[The data]:
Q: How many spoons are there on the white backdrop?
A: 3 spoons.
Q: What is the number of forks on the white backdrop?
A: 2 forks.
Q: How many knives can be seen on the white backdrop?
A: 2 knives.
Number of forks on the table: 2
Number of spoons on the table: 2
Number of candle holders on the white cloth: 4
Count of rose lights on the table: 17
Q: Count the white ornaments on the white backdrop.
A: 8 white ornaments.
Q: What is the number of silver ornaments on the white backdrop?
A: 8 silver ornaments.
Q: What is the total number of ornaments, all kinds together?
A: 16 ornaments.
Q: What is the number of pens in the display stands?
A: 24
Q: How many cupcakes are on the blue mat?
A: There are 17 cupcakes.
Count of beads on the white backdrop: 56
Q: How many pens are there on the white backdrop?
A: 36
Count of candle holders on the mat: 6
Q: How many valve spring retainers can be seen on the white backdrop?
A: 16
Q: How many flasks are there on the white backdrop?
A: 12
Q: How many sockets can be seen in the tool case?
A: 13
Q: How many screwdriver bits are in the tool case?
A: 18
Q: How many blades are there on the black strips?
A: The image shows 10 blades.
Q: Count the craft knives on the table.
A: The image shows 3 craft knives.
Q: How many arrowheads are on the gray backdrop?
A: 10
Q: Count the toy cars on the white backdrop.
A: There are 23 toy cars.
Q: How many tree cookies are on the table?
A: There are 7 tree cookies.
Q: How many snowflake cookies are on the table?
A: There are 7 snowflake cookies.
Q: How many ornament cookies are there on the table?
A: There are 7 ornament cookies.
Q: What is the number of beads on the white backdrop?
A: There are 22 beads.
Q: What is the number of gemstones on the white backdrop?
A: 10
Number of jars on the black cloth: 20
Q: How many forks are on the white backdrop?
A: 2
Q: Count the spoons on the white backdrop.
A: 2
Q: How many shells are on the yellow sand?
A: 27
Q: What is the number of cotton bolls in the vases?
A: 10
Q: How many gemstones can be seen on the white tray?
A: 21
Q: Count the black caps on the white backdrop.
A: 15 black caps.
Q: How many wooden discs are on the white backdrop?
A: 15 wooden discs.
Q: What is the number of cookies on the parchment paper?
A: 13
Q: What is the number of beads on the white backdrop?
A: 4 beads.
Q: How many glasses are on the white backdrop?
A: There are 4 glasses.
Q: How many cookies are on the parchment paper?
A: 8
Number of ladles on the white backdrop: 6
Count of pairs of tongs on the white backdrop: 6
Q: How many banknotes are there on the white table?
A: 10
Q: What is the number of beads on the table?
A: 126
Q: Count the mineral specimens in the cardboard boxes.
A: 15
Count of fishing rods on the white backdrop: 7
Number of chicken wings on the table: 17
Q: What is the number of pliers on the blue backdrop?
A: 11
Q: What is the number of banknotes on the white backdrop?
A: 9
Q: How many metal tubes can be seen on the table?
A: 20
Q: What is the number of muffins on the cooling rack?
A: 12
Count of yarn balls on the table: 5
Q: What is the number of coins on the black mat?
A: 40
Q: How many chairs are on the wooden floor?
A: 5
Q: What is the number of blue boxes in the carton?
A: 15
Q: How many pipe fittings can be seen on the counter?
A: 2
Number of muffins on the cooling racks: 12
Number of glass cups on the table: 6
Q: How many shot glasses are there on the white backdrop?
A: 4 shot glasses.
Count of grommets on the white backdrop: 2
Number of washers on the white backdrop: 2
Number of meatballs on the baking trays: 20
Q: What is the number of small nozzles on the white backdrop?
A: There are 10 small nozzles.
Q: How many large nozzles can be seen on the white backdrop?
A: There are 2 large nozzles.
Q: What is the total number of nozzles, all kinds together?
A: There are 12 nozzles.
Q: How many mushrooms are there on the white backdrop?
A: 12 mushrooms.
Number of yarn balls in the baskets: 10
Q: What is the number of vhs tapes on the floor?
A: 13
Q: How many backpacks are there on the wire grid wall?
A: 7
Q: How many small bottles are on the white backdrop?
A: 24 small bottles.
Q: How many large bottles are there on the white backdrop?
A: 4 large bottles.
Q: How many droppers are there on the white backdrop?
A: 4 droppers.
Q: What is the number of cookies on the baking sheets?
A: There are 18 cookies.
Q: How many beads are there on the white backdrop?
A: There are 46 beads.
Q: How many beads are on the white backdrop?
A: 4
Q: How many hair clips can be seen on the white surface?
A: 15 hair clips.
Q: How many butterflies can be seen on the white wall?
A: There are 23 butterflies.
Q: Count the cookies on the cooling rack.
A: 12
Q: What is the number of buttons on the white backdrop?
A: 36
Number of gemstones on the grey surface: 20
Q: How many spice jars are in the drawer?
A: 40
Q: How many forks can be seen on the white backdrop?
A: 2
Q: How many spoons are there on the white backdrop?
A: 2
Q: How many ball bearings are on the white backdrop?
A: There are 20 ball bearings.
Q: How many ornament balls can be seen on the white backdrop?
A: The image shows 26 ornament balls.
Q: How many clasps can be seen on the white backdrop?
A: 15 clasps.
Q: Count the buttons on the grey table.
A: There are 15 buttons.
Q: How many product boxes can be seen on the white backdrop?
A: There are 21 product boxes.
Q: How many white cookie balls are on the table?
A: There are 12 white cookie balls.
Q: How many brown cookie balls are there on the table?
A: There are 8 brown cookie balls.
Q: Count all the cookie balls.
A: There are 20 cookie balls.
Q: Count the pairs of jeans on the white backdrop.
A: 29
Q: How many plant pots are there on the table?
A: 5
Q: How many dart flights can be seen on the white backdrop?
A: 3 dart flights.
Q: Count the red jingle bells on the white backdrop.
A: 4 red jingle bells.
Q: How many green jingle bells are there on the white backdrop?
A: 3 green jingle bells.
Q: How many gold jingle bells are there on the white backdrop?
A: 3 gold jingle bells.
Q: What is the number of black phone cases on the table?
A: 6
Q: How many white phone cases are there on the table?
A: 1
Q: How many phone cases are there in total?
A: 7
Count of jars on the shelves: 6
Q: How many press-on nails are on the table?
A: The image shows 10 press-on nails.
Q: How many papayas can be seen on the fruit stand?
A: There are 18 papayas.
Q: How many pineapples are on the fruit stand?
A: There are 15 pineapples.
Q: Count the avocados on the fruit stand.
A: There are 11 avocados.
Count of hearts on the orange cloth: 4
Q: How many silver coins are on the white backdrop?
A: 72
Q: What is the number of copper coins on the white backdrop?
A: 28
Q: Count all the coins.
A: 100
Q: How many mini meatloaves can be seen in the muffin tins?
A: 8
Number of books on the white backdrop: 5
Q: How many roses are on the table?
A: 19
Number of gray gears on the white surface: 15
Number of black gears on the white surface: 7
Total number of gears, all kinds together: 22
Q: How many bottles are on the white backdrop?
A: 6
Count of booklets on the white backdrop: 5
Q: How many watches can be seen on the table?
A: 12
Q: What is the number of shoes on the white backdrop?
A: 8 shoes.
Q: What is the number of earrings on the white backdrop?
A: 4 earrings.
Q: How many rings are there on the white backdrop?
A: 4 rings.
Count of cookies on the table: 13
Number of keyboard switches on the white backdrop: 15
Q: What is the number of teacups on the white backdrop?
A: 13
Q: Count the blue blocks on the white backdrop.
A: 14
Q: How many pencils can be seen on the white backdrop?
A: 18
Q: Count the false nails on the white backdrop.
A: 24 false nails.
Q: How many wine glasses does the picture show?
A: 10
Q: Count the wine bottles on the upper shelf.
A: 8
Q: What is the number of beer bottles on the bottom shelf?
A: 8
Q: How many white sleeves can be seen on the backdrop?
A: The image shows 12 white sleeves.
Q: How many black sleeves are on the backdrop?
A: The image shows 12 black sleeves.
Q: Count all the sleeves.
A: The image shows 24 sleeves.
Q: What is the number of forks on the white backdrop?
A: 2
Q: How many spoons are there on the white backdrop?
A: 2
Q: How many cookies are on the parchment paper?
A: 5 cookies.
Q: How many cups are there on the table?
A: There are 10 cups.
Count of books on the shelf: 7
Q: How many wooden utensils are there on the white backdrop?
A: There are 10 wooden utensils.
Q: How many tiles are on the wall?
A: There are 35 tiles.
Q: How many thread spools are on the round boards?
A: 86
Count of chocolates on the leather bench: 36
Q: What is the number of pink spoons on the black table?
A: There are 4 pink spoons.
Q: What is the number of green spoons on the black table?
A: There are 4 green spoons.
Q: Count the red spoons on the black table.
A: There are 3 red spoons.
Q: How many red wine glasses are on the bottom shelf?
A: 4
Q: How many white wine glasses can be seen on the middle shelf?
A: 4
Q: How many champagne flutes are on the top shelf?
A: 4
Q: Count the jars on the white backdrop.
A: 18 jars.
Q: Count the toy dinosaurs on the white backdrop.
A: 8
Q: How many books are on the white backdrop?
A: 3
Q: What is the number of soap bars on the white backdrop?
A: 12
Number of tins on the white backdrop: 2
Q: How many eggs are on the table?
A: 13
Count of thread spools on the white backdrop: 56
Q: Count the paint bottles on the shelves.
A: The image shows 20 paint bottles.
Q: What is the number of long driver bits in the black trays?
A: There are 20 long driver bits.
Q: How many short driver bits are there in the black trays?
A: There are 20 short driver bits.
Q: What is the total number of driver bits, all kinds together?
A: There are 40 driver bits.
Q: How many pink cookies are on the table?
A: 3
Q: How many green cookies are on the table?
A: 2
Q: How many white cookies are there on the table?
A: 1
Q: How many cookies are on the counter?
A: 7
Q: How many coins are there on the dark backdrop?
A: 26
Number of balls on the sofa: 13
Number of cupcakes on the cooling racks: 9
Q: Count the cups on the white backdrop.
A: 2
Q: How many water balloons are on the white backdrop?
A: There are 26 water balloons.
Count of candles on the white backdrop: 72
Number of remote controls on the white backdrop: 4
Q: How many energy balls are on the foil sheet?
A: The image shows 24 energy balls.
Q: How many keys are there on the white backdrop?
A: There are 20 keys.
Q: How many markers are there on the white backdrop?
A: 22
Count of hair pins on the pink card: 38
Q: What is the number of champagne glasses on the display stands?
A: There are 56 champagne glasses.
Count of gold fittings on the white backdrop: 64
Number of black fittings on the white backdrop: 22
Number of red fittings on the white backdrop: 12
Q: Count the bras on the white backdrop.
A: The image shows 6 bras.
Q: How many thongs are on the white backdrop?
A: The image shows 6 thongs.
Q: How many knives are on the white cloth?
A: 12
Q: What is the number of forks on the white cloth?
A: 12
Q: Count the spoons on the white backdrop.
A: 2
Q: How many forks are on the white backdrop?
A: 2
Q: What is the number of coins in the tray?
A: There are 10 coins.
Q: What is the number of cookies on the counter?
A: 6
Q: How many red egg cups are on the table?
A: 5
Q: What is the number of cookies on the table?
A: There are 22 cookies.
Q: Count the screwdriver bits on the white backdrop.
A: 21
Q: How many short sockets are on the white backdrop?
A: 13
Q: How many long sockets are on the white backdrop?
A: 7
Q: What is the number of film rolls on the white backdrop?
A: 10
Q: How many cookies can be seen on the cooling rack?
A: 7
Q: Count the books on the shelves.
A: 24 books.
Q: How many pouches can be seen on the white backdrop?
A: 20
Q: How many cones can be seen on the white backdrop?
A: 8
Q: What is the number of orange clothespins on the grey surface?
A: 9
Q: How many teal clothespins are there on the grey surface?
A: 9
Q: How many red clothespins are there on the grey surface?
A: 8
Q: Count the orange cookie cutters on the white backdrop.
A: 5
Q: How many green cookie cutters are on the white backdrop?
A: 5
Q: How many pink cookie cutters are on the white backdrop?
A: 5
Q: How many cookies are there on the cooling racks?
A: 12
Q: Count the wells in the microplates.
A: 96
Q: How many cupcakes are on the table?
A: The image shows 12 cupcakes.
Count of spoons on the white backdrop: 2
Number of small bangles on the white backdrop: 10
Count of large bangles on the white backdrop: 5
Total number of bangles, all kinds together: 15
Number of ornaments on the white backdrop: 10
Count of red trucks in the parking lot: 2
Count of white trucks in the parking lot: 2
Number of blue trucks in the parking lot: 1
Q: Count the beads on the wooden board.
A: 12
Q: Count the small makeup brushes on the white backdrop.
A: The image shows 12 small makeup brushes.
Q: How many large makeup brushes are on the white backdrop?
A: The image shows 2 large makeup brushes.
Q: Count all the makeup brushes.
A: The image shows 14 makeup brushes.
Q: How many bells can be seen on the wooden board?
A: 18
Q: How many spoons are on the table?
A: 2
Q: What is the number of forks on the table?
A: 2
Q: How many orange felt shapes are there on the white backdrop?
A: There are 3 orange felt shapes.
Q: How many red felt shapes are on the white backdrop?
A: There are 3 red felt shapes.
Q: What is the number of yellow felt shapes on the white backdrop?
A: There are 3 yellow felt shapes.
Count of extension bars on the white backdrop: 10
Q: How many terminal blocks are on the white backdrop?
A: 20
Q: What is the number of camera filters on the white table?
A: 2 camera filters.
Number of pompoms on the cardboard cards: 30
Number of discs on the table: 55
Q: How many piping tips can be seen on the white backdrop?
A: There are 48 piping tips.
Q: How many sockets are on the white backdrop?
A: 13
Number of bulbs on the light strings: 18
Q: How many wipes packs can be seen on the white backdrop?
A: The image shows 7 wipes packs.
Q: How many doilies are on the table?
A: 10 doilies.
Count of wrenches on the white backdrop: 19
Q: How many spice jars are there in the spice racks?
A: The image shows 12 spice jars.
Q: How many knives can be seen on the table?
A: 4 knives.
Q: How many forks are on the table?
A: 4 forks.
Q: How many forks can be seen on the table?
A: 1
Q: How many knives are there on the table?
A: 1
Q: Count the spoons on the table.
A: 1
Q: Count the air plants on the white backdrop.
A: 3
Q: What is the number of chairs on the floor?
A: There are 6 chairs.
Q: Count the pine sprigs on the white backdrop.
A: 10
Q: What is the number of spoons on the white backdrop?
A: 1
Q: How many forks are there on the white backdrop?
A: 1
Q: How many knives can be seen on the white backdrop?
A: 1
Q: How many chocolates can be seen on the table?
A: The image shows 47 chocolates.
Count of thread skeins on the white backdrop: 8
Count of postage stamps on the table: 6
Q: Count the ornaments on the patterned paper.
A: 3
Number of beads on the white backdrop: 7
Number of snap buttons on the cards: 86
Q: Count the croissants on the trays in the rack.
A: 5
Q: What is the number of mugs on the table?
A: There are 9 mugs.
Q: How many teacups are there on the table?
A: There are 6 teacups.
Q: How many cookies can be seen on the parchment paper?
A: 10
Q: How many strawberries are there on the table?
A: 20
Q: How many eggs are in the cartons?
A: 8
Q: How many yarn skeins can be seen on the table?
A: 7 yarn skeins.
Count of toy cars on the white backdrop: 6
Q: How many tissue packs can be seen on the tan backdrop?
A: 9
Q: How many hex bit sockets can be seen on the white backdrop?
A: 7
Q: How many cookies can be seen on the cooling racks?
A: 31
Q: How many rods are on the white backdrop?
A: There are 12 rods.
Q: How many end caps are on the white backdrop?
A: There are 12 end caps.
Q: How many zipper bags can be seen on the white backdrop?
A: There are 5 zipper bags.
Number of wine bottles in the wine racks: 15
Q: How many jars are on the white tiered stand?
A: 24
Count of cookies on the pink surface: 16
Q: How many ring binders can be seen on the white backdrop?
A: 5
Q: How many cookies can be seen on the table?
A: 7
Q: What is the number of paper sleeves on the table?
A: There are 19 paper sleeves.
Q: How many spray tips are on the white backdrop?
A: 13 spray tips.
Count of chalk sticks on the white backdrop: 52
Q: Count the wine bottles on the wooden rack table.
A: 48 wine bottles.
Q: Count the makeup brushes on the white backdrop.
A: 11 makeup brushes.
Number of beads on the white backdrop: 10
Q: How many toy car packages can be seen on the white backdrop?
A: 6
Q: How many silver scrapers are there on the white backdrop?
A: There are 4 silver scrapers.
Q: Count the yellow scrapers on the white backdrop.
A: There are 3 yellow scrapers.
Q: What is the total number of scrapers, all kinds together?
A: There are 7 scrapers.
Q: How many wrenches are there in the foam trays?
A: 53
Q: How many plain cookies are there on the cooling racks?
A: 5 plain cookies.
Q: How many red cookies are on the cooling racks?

[Given exercise]: Report how many lines in the records above contain the string "scrapers". Give only the number.

[Response to the task]: 6